#### Consigne
Indiquez, s'il vous plaît, le poids que le texte sur le nouveau Cirque d'Amiens attribue à la coupole.

#### Texte à analyser
◇ ◇ ◇ ◇ ◇
Cette allocution n’a pour excuse que d’exprimer la très sincère admiration due à notre nouveau Cirque. Oui! Amiens peut s’enorgueillir de le posséder. Ce qu’il coûtera, je n’en sais rien! Mais ce que je sais, c’est qu’il vaudra son prix, c’est qu’il rapportera largement à la ville l’intérêt de ce qu’il lui aura coûté.
Et, d’ailleurs, le présent s’est-il jamais inquiété de savoir si les architectes du passé étaient restés fidèles à leur devis, et l’avenir se plaindra-t-il si les architectes du présent les ont plus ou moins dépassés? Non! Le devoir du présent, c’est d’être le bienfaiteur de l’avenir. Un monument s’imposait sur cette place, et, si nos arrière-petits-fils ne se montrent pas reconnaissants envers l’administration amiénoise, c’est que la reconnaissance ne sera plus de ce monde! Notre Municipalité a construit là un édifice utile, indispensable à toute grande ville, et, nous l’espérons, encouragée par ce succès, elle voudra compléter son œuvre, en lui donnant son pendant naturel.
Après le nouveau Cirque, le nouveau Théâtre!
Maintenant, Mesdames et Messieurs, levez encore une fois les regards vers ce plafond resplendissant, vers cette coupole si légère, si aérienne, bien que son poids se chiffre par deux cent cinquante mille kilogrammes. N’apparaît-elle pas comme un morceau du firmament, tout semé d’étoiles? Cerclée d’une triple ceinture métallique, liée par les entretoises qui résistent à l’écartément des arêtiers, elle est solide! Elle a déjà défié plus d’une rafale! Elle défiera même celles qui se produisent sous la forme de critiques malveillantes qu’invente la jalousie et que répète la sottise!
◇ ◇ ◇ ◇ ◇
#### Extrait des données
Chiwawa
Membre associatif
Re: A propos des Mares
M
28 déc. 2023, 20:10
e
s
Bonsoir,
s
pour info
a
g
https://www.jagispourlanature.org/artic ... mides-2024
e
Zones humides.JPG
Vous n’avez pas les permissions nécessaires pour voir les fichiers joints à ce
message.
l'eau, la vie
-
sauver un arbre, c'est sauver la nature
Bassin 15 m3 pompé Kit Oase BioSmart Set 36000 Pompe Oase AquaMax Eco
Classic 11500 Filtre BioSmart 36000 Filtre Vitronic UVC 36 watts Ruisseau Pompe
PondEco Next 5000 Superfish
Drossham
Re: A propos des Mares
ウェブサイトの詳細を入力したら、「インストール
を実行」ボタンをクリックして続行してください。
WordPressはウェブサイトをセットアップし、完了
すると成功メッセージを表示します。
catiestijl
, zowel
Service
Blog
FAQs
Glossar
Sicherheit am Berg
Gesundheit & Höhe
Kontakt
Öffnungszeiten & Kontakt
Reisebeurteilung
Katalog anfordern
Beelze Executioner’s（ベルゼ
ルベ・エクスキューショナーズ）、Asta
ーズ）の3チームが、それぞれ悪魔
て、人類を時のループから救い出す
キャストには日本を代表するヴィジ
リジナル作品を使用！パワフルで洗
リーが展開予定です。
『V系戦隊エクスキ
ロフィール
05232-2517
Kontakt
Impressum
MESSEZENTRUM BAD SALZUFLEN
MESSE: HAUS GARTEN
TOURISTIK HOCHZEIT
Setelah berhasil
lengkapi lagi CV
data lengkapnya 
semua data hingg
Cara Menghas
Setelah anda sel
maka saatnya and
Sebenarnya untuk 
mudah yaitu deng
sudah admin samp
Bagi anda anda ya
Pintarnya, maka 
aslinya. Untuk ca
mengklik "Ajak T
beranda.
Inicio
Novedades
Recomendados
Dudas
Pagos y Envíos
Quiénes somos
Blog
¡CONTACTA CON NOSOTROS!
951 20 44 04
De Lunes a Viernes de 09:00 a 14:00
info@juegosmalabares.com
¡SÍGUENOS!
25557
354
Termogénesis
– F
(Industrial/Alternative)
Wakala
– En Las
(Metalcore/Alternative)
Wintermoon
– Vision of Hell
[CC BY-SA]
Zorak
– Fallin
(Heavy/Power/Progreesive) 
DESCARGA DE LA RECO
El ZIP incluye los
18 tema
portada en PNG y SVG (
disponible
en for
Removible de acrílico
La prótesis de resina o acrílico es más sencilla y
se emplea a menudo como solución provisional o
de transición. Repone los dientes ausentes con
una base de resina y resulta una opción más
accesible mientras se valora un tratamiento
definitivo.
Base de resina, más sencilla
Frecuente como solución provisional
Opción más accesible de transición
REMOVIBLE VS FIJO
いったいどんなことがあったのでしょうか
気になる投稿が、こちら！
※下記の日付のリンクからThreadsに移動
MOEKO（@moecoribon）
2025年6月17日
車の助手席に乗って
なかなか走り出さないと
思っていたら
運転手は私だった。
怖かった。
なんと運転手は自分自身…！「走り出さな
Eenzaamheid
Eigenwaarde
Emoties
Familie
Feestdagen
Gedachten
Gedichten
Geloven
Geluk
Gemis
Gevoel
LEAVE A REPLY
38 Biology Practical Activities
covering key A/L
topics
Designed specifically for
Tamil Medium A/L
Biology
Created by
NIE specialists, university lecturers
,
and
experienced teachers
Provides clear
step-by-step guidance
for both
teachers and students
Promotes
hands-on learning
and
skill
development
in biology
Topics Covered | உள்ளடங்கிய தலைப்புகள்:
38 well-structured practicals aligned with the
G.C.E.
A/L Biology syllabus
◇ ◇ ◇ ◇ ◇
#### Réponse
Deux cent cinquante mille kilogrammes.